[Exercise details] Reproduce the material starting at its first line and ending at the line that contains "23: (243, 438)", substituting "pixel units" for "absolute pixels" and leaving everything else unchanged. Omit the pictures from your answer.

[Exercise data]
━━━━
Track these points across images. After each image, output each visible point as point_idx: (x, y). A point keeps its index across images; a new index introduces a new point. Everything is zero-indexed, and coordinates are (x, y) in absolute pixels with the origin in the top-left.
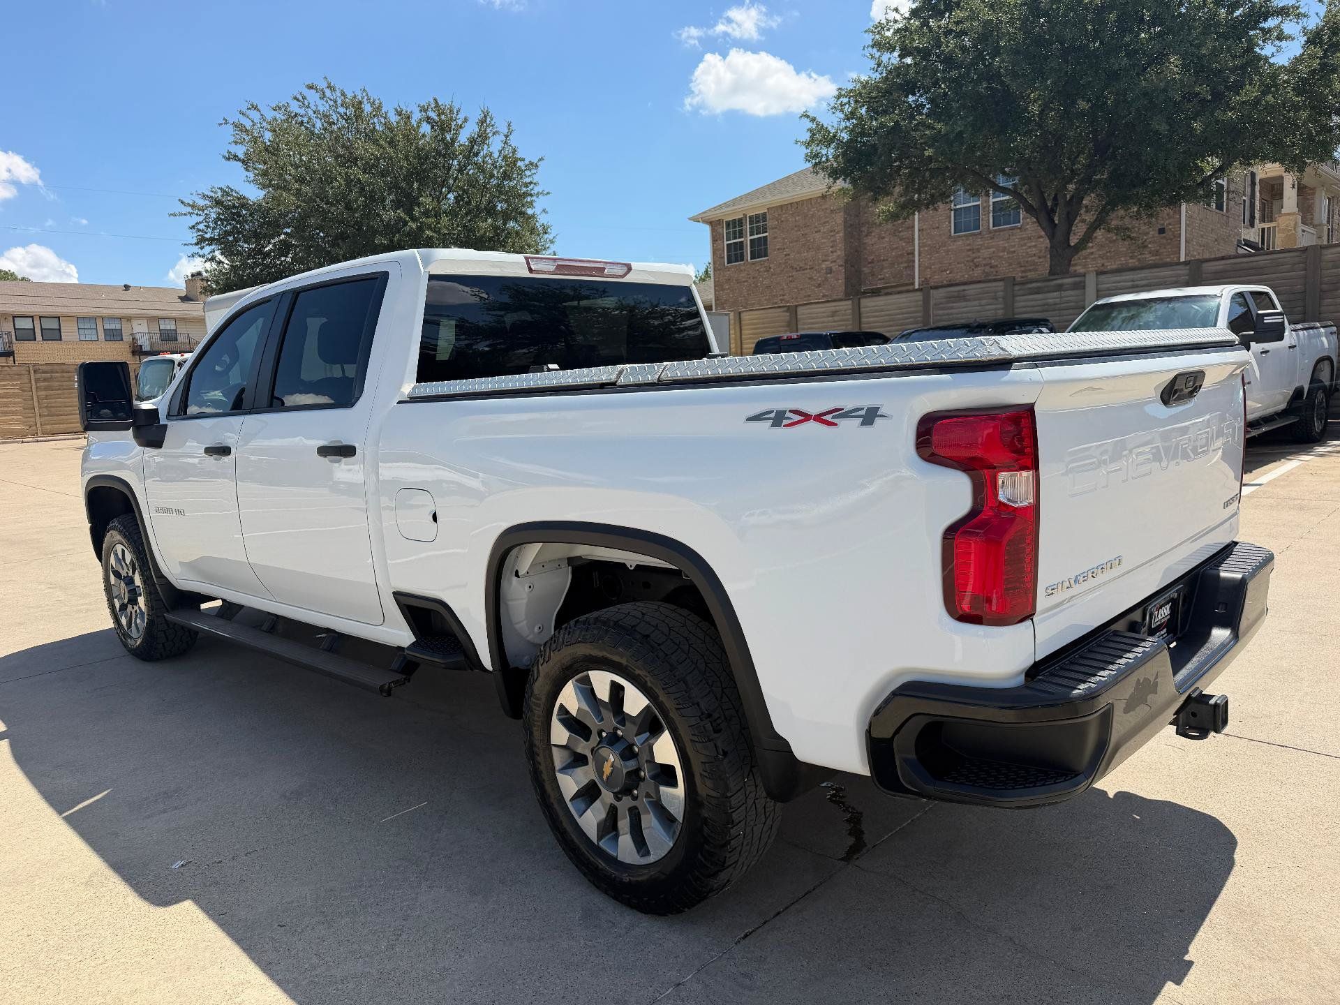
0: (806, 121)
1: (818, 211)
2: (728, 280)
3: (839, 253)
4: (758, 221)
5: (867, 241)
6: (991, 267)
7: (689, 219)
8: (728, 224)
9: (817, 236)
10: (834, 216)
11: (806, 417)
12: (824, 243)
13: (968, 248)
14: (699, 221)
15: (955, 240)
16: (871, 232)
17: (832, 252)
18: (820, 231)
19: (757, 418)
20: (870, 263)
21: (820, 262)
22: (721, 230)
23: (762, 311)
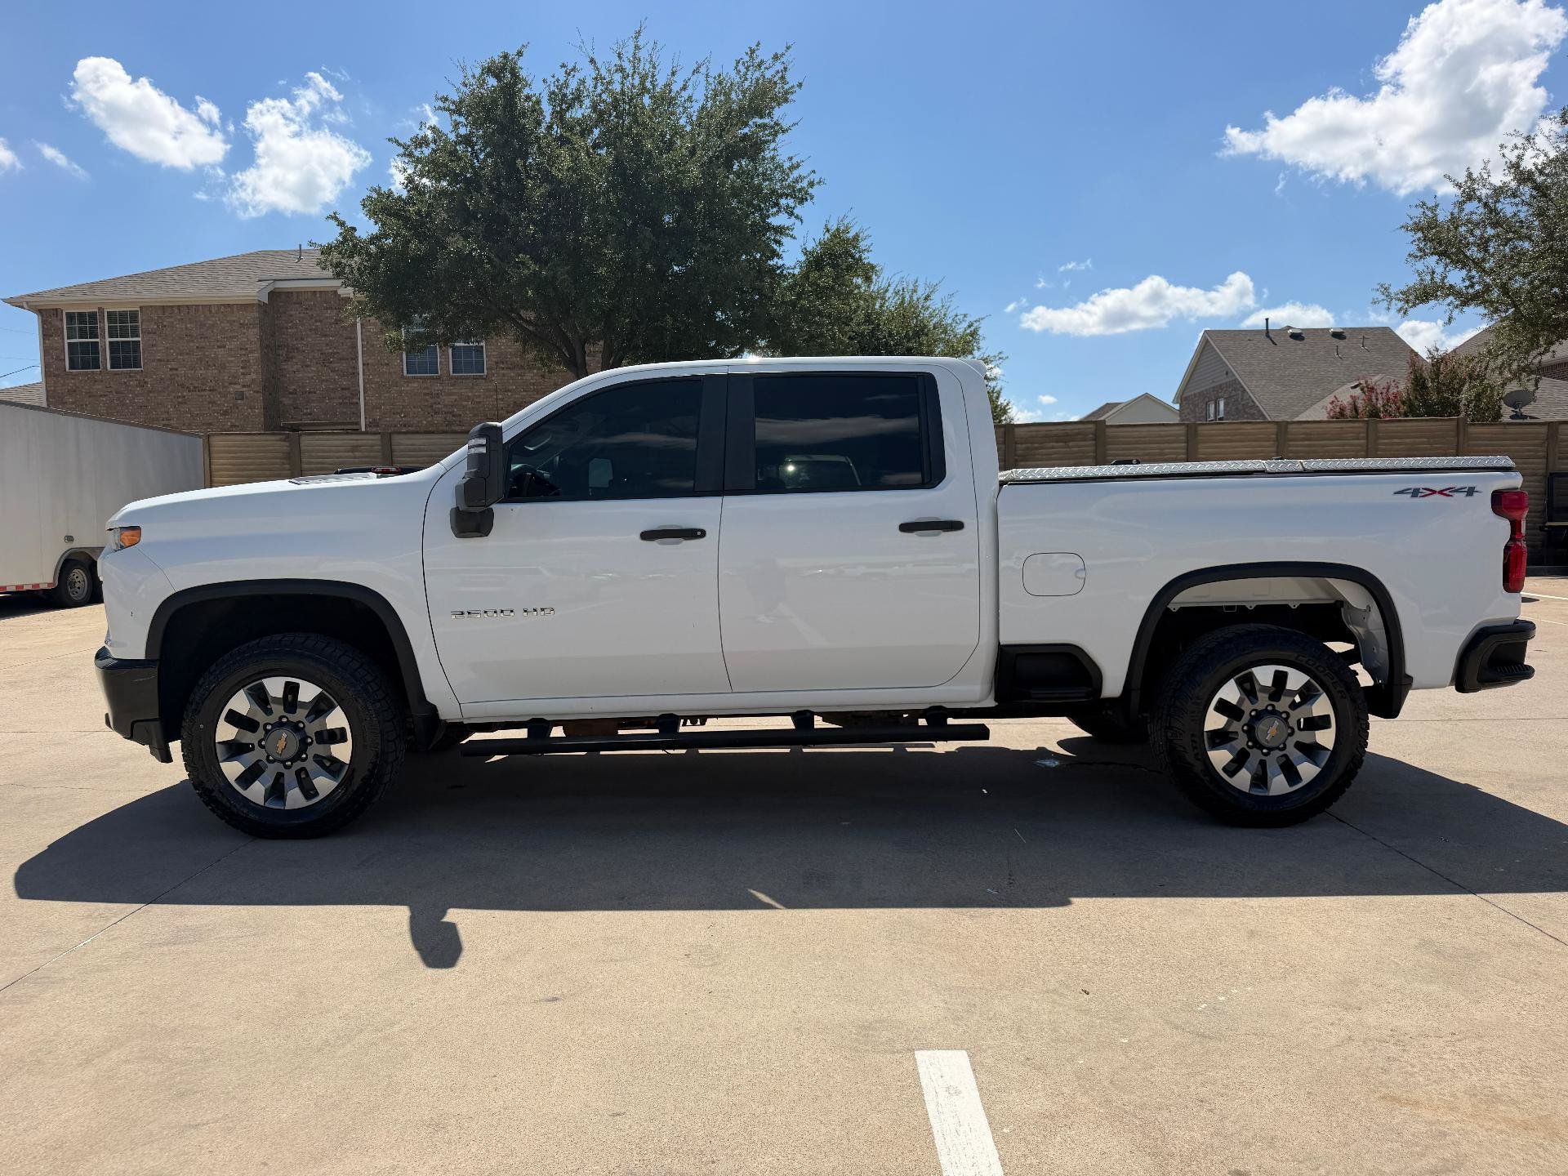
0: (334, 223)
1: (222, 322)
2: (71, 392)
3: (254, 376)
4: (123, 321)
5: (286, 367)
6: (453, 416)
7: (4, 300)
8: (70, 317)
9: (221, 352)
10: (245, 331)
11: (1434, 492)
12: (232, 361)
13: (426, 391)
14: (22, 307)
15: (408, 381)
16: (292, 358)
17: (243, 374)
18: (224, 347)
19: (1401, 492)
20: (290, 393)
21: (226, 384)
22: (58, 323)
23: (243, 438)
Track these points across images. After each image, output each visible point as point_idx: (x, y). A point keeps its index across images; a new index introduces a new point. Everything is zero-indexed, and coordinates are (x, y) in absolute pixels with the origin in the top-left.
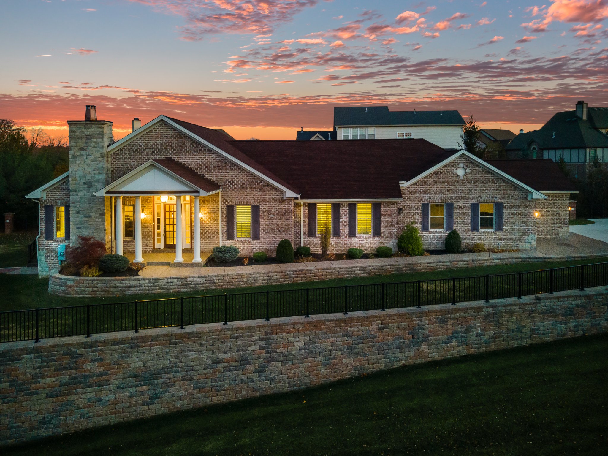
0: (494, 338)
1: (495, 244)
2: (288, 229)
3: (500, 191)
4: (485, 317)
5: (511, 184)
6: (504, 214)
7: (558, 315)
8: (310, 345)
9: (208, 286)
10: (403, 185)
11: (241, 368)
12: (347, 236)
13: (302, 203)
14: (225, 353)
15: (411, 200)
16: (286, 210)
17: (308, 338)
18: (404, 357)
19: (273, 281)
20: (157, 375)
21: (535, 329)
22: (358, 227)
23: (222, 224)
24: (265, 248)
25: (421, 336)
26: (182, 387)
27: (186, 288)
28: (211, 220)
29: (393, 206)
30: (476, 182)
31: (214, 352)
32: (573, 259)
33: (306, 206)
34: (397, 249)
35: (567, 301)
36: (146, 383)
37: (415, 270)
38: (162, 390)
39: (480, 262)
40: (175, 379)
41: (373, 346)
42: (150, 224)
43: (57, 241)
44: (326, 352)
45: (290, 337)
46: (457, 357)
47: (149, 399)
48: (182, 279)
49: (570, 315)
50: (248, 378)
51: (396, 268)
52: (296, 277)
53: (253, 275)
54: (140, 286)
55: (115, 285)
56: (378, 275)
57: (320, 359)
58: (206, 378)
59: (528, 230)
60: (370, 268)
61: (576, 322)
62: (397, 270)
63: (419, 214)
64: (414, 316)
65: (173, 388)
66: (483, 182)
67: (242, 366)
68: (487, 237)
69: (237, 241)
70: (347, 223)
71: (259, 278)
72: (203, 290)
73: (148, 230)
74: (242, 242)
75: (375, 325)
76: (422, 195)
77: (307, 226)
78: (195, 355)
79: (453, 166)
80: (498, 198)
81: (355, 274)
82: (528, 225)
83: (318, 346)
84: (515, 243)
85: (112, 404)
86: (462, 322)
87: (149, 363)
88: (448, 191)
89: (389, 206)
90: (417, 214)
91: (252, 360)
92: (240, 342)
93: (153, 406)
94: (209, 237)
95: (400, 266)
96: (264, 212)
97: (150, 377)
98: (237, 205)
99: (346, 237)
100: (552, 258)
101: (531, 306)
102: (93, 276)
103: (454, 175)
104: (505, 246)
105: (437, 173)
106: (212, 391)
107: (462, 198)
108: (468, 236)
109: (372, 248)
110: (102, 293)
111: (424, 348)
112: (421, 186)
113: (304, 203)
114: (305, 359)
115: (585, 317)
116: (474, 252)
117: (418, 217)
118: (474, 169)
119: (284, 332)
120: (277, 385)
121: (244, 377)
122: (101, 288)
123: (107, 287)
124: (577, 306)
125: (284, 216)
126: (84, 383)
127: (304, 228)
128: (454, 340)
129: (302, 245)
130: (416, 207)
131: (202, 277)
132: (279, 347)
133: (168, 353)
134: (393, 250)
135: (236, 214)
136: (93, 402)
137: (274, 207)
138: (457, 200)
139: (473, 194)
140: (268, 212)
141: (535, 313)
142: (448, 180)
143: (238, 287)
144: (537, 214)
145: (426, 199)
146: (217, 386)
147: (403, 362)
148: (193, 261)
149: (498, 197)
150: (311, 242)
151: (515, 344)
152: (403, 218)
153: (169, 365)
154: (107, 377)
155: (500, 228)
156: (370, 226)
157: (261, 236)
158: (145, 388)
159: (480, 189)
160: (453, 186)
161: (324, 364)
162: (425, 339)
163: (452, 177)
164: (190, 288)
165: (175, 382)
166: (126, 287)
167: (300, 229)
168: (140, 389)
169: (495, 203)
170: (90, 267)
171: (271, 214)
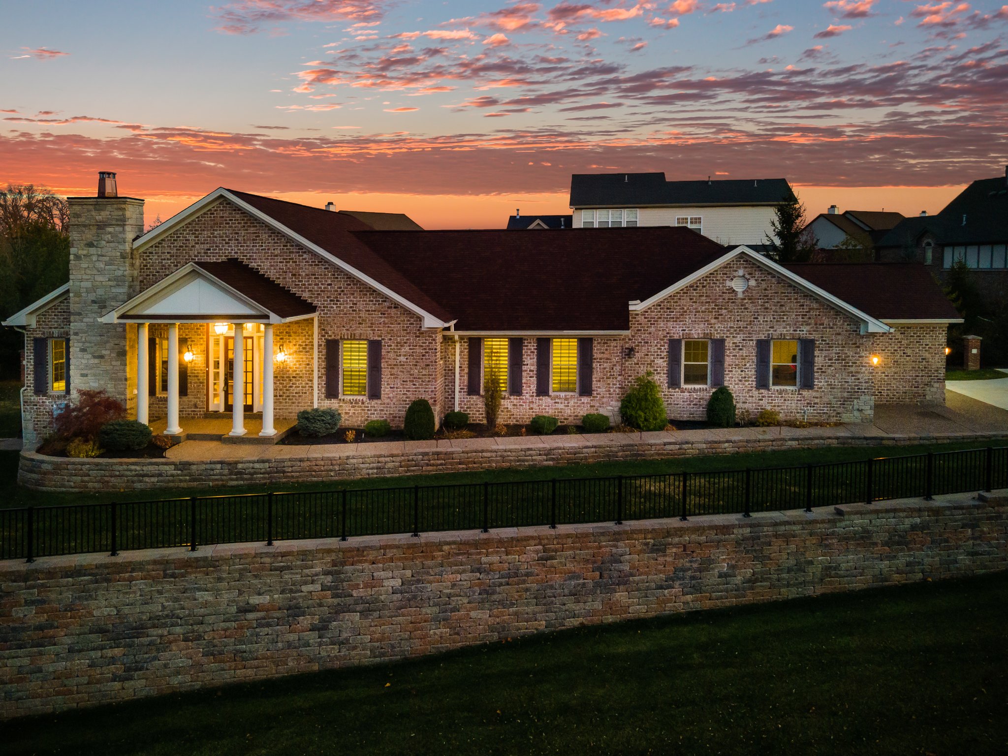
0: (752, 581)
1: (798, 413)
2: (429, 381)
3: (810, 318)
4: (738, 543)
5: (828, 305)
6: (816, 359)
7: (876, 544)
8: (413, 585)
9: (274, 477)
10: (636, 306)
11: (288, 621)
12: (535, 394)
13: (457, 338)
14: (259, 594)
15: (650, 333)
16: (425, 349)
17: (408, 573)
18: (583, 611)
19: (386, 470)
20: (139, 629)
21: (830, 567)
22: (554, 381)
23: (319, 371)
24: (390, 414)
25: (615, 574)
26: (184, 652)
27: (237, 480)
28: (300, 365)
29: (613, 344)
30: (767, 302)
31: (241, 593)
32: (934, 441)
33: (464, 342)
34: (619, 419)
35: (894, 518)
36: (121, 643)
37: (641, 455)
38: (146, 656)
39: (761, 444)
40: (171, 637)
41: (527, 590)
42: (201, 370)
43: (52, 397)
44: (440, 597)
45: (378, 570)
46: (681, 613)
47: (125, 671)
48: (229, 464)
49: (899, 543)
50: (299, 639)
51: (606, 453)
52: (428, 465)
53: (352, 461)
54: (160, 475)
55: (117, 473)
56: (574, 463)
57: (429, 611)
58: (225, 638)
59: (859, 389)
60: (560, 451)
61: (910, 556)
62: (608, 456)
63: (663, 358)
64: (602, 538)
65: (167, 653)
66: (778, 302)
67: (290, 618)
68: (785, 400)
69: (343, 400)
70: (535, 372)
71: (362, 466)
72: (265, 484)
73: (199, 380)
74: (352, 403)
75: (532, 551)
76: (670, 324)
77: (466, 377)
78: (207, 596)
79: (726, 274)
80: (805, 331)
81: (532, 460)
82: (858, 379)
83: (427, 588)
84: (834, 410)
85: (59, 678)
86: (693, 552)
87: (126, 610)
88: (716, 318)
89: (607, 343)
90: (661, 358)
91: (308, 608)
92: (287, 577)
93: (132, 682)
94: (296, 393)
95: (613, 449)
96: (388, 352)
97: (126, 634)
98: (345, 339)
99: (533, 396)
100: (894, 439)
101: (826, 526)
102: (87, 456)
103: (727, 290)
104: (815, 416)
105: (697, 286)
106: (235, 660)
107: (740, 330)
108: (750, 396)
109: (577, 416)
110: (96, 485)
111: (621, 596)
112: (668, 309)
113: (461, 338)
114: (403, 610)
115: (928, 548)
116: (758, 426)
117: (662, 363)
118: (762, 280)
119: (366, 561)
120: (352, 653)
121: (292, 637)
122: (95, 477)
123: (105, 476)
124: (914, 527)
125: (422, 359)
126: (11, 641)
127: (460, 380)
128: (677, 583)
129: (457, 409)
130: (659, 345)
131: (263, 462)
132: (357, 587)
133: (160, 592)
134: (611, 419)
135: (343, 355)
136: (27, 673)
137: (405, 343)
138: (731, 333)
139: (760, 324)
140: (395, 352)
141: (831, 539)
142: (716, 299)
143: (324, 479)
144: (875, 360)
145: (677, 331)
146: (245, 652)
147: (581, 620)
148: (260, 434)
149: (806, 328)
150: (472, 404)
151: (791, 593)
152: (635, 364)
153: (160, 614)
154: (51, 632)
155: (808, 384)
156: (575, 378)
157: (383, 392)
158: (117, 651)
159: (773, 315)
160: (725, 309)
161: (436, 619)
162: (623, 580)
163: (723, 293)
164: (243, 479)
165: (170, 643)
166: (137, 475)
167: (454, 382)
168: (109, 653)
169: (799, 339)
170: (86, 441)
171: (400, 355)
━━━━
[Answer for this exercise]
Track these points across images. After each image, output each visible point as point_idx: (x, y). A point keeps its index across images; a new index introduces a new point. Everything is zero-indexed, and coordinates are (x, y) in pixel units with the origin in the top-left.
0: (806, 121)
1: (818, 211)
2: (728, 280)
3: (839, 253)
4: (758, 221)
5: (867, 241)
6: (991, 267)
7: (689, 219)
8: (728, 224)
9: (817, 236)
10: (834, 216)
11: (806, 417)
12: (824, 243)
13: (968, 248)
14: (699, 221)
15: (955, 240)
16: (871, 232)
17: (832, 252)
18: (820, 231)
19: (757, 418)
20: (870, 263)
21: (820, 262)
22: (721, 230)
23: (762, 311)
0: (334, 223)
1: (222, 322)
2: (71, 392)
3: (254, 376)
4: (123, 321)
5: (286, 367)
6: (453, 416)
7: (4, 300)
8: (70, 317)
9: (221, 352)
10: (245, 331)
11: (1434, 492)
12: (232, 361)
13: (426, 391)
14: (22, 307)
15: (408, 381)
16: (292, 358)
17: (243, 374)
18: (224, 347)
19: (1401, 492)
20: (290, 393)
21: (226, 384)
22: (58, 323)
23: (243, 438)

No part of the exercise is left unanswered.